Nel corso del 2012 la dinamica della popolazione italiana sembra aver significativamente risentito dei venti di crisi. Secondo il bilancio anagrafico presentato in questi giorni dall’Istat la crescita dei residenti è stata di 291mila unità (+0,5%) ma è avvenuta esclusivamente grazie al contributo della componente straniera, il cui apporto netto ha largamente compensato un saldo naturale (negativo per il sesto anno consecutivo) caratterizzato da un surplus di quasi 80mila decessi.
Prendendo atto che, ancora una volta, sono stati gli “aiuti esterni” a garantirci vitalità demografica – ed è utile rilevare che se oggi sono le esportazioni di beni e servizi a salvare l’economia del nostro paese sono invece le “importazioni di persone” a dare una mano alla sua demografia – vale comunque la pena di sottolineare la forte riduzione di tale contributo. I dati del 2012 indicano infatti 35mila iscritti dall’estero in meno rispetto all’anno precedente (che già ne aveva conteggiati 73mila in meno rispetto al 2010). Complessivamente il saldo delle iscrizioni anagrafiche da e verso l’estero nel 2012 è stato positivo per 244mila unità, un risultato che però deriva da un +280mila per la componente straniera e da un -36mila per quella di nazionalità italiana.
In ultima analisi il “popolo di emigranti” che sta in noi sembra lentamente riemergere, ma lo fa con numeri (al momento ancora contenuti) e con connotati ben diversi dal passato. Ad esempio è interessante far notare che in corrispondenza delle età che vanno dal 20esimo al 35esimo compleanno – verosimilmente riferibili a soggetti che hanno appena completato il percorso di formazione – il saldo anagrafico intercensuario dei residenti con cittadinanza italiana sia risultato negativo nel decennio 2002-2011 per alcune decine di migliaia di unità; il tutto nonostante, nel frattempo, ci sia stato un non marginale apporto di giovani stranieri divenuti italiani per acquisto di cittadinanza.

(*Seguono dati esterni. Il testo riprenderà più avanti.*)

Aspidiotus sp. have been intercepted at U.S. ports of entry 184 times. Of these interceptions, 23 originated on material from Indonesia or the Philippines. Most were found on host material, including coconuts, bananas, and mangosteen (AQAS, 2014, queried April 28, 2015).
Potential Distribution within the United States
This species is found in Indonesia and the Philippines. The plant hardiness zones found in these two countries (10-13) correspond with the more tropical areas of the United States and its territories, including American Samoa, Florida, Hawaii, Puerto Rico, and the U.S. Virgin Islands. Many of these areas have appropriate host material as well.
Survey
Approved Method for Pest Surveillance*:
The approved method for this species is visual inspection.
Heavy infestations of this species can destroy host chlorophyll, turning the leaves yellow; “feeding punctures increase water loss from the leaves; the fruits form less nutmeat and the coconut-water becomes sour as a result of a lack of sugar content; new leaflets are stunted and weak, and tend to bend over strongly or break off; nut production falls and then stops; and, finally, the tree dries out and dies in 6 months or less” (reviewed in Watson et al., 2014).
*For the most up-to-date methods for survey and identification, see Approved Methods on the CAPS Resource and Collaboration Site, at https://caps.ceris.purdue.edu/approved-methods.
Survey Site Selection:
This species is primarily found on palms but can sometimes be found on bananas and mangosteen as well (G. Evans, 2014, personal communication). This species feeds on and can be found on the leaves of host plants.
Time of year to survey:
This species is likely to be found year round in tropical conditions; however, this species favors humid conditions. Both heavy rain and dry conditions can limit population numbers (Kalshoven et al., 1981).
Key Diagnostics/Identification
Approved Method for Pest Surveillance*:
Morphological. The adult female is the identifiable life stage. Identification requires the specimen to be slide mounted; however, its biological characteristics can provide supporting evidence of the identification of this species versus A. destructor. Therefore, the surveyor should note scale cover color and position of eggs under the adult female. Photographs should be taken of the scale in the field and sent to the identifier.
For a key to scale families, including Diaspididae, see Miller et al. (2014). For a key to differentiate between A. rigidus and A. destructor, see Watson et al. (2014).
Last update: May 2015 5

In sostanza, i dati più recenti mostrano come nelle fasce d’età critiche – quelle di cui tanto si parla (e poco si fa) – sia in atto uno scambio interno alla popolazione in possesso della cittadinanza italiana, vale a dire: il surplus di cancellazioni per l’estero dei giovani “italiani dalla nascita”, tende a essere compensato dal contributo fornito (specie per la componente femminile) dai giovani immigrati “divenuti italiani” per naturalizzazione o per matrimonio.
Quanto poi alla dinamica della natalità – altro tema scottante – il bilancio anagrafico dell’Istat segnala nel 2012 una frequenza di 543mila casi, 12mila in meno dello scorso anno e in contrapposizione ai 19mila morti accertati in più.
L’adattamento degli stranieri al nostro modello di bassa fecondità – documentato dal rapido passaggio dai 2,5 figli in media per donna straniera nel 2006 ai circa due di oggi − sembra dunque prevalere sia sull’effetto natalità dovuto alla crescita numerica della popolazione immigrata, sia sul progressivo aumento delle presenze di tipo familiare.
Sul fronte della mobilità interna, che ha complessivamente coinvolto circa 1,6 milioni di persone secondo un modello che conferma le tradizionali direttrici Sud-CentroNord, i dati del bilancio Istat del 2012 attribuiscono agli stranieri una vivacità superiore alla media: essi rappresentano poco più del 7% dei residenti in Italia, ma detengono una quota del 18% del totale dei movimenti entro il territorio nazionale.
Infine, il panorama delle famiglie italiane − intese secondo la mera definizione anagrafica − segnala al 31 dicembre 2012 la presenza di 25 milioni e 873mila unità, con un numero medio di componenti pari a 2,3 che riflette un quadro regionale dove si va dal minimo della Liguria con 2 componenti, al massimo della Campania con 2,7. Se si pensa alla media dei 4 componenti dei primi anni 50, ma anche solo agli ancora 3 del 1971, si ha il polso di un cambiamento che va inevitabilmente estendendosi ai modelli di vita e agli equilibri di una società che, tra le tante emergenze, dovrebbe mettere anche quella demografica, e certamente non relegandola in coda.